Ketika harus menerima sejumlah tamu baik dari Ambon, Waipia ataupun dari daerah lainnya yang hendak mengikuti acara peresmian Gereja Imanuel Mesa maka tempat meletakkan kepala adalah sebuah persoalan tersendiri.
Mengingat di Kampung Mesa Pulau Teon hanya terdapat 8 rumah yang dimiliki warga yaitu rumah Monti Kurmasela, Tinus Worinlipa, Toby Rijoly, Odang Litaay, Minggus Melaira, Emes Rijoly, John Melaira dan Benny Relmasira.
Jumlah jiwa yang menempati kedelapan rumah tersebut sebanyak 18 jiwa artinya mereka yang menetap di pulau.

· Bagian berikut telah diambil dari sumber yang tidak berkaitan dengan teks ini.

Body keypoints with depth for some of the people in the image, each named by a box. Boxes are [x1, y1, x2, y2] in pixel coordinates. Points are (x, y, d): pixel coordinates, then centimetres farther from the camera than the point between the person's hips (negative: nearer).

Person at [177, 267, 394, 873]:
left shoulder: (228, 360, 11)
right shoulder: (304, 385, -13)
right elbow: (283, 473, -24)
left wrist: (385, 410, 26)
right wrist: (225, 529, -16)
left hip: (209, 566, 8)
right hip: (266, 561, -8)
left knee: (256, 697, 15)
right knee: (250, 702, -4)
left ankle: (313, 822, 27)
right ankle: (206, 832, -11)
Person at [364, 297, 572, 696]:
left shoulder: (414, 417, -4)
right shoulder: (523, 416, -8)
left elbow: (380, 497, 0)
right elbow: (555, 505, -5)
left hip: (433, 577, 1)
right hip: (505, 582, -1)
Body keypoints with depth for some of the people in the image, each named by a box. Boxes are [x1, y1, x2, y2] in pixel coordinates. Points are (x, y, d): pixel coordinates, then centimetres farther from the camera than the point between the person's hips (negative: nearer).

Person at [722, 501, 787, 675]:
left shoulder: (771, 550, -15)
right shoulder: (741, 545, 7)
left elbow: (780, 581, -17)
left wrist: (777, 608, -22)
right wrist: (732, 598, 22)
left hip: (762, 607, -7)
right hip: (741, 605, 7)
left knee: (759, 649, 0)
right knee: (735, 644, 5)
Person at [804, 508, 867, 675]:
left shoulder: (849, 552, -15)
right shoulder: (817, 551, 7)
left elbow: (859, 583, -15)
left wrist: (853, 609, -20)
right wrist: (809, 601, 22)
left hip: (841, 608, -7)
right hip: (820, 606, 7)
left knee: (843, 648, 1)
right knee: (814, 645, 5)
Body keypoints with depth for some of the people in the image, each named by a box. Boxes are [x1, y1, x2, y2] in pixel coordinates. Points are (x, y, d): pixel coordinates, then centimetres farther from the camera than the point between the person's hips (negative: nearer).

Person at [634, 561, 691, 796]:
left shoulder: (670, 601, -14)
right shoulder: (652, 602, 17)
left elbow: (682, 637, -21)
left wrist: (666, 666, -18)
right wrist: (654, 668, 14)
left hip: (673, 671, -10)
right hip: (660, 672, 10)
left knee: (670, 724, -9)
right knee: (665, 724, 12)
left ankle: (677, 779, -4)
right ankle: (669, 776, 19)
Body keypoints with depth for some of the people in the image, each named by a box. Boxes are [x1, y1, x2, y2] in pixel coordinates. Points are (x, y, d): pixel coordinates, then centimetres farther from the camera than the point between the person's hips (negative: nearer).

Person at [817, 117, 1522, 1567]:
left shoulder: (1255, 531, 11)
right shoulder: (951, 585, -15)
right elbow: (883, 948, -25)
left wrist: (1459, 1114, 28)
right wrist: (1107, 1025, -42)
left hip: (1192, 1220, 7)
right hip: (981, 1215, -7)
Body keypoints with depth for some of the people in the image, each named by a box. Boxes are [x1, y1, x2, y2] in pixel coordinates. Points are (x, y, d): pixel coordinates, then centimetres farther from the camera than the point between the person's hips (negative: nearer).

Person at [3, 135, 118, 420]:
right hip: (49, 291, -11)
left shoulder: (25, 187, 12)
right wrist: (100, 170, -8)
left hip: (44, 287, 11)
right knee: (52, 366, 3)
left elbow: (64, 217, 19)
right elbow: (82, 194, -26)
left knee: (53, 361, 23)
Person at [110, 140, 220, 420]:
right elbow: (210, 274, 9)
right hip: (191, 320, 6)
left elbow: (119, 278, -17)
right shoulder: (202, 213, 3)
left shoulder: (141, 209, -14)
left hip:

Itupun terkadang ada yang kembali ke Waipia atau Ambon dalam waktu yang lama semisal Odang Litaay akibat sakit, sehingga rumahnya dijaga atau dihuni oleh Endek Melaira, sedangkan rumah Toby Rijoly dijaga oleh Daan Miru.
Bagaimana mungkin menampung lebih kurang 200-250 orang yang akan hadir ke pulau menghadiri acara peresmian gereja?
Panitia tidak kekuarangan akal, maka dibangun bangunan sementara pada sisa fondasi Gereja Kristen Reformasi Indonesia (GKRI) dengan menambah terpal pada bumbungan rumah yang belum selesai. Begitupun meja Lakpona yang dibuat berbentuk huruf "L" , jika malam dijadikan tempat tidur sambil menikmati tiupan angin laut.